Exercise directions
Write out every single entry exactly.

++++ Entries shown ++++

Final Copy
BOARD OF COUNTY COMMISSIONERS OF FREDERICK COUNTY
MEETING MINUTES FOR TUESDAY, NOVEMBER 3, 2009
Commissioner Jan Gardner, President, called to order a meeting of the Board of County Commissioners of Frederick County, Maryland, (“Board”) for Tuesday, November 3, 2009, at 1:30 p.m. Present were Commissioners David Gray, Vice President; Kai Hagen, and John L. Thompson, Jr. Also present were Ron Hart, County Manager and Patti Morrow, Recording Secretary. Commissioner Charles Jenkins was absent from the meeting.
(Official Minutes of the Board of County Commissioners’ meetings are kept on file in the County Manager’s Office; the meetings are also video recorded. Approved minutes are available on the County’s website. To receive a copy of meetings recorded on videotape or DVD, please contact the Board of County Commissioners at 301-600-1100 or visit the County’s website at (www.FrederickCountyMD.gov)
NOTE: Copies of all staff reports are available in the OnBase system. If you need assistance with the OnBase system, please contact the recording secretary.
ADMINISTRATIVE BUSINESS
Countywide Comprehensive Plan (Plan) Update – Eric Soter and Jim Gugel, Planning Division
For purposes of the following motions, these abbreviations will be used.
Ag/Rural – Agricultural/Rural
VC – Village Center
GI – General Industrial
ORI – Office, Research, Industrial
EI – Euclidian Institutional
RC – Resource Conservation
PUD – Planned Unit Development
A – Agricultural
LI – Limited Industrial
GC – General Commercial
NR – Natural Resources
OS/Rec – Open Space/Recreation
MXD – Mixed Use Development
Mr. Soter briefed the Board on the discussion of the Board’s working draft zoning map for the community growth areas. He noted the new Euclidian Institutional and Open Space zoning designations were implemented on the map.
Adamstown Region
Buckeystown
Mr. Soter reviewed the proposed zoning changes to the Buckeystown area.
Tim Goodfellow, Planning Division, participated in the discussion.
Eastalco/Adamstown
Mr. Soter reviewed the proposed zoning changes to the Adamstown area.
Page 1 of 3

++++

Task solution
Final Copy
BOARD OF COUNTY COMMISSIONERS OF FREDERICK COUNTY
MEETING MINUTES FOR TUESDAY, NOVEMBER 3, 2009
Commissioner Jan Gardner, President, called to order a meeting of the Board of County Commissioners of Frederick County, Maryland, (“Board”) for Tuesday, November 3, 2009, at 1:30 p.m. Present were Commissioners David Gray, Vice President; Kai Hagen, and John L. Thompson, Jr. Also present were Ron Hart, County Manager and Patti Morrow, Recording Secretary. Commissioner Charles Jenkins was absent from the meeting.
(Official Minutes of the Board of County Commissioners’ meetings are kept on file in the County Manager’s Office; the meetings are also video recorded. Approved minutes are available on the County’s website. To receive a copy of meetings recorded on videotape or DVD, please contact the Board of County Commissioners at 301-600-1100 or visit the County’s website at (www.FrederickCountyMD.gov)
NOTE: Copies of all staff reports are available in the OnBase system. If you need assistance with the OnBase system, please contact the recording secretary.
ADMINISTRATIVE BUSINESS
Countywide Comprehensive Plan (Plan) Update – Eric Soter and Jim Gugel, Planning Division
For purposes of the following motions, these abbreviations will be used.
Ag/Rural – Agricultural/Rural
VC – Village Center
GI – General Industrial
ORI – Office, Research, Industrial
EI – Euclidian Institutional
RC – Resource Conservation
PUD – Planned Unit Development
A – Agricultural
LI – Limited Industrial
GC – General Commercial
NR – Natural Resources
OS/Rec – Open Space/Recreation
MXD – Mixed Use Development
Mr. Soter briefed the Board on the discussion of the Board’s working draft zoning map for the community growth areas. He noted the new Euclidian Institutional and Open Space zoning designations were implemented on the map.
Adamstown Region
Buckeystown
Mr. Soter reviewed the proposed zoning changes to the Buckeystown area.
Tim Goodfellow, Planning Division, participated in the discussion.
Eastalco/Adamstown
Mr. Soter reviewed the proposed zoning changes to the Adamstown area.
Page 1 of 3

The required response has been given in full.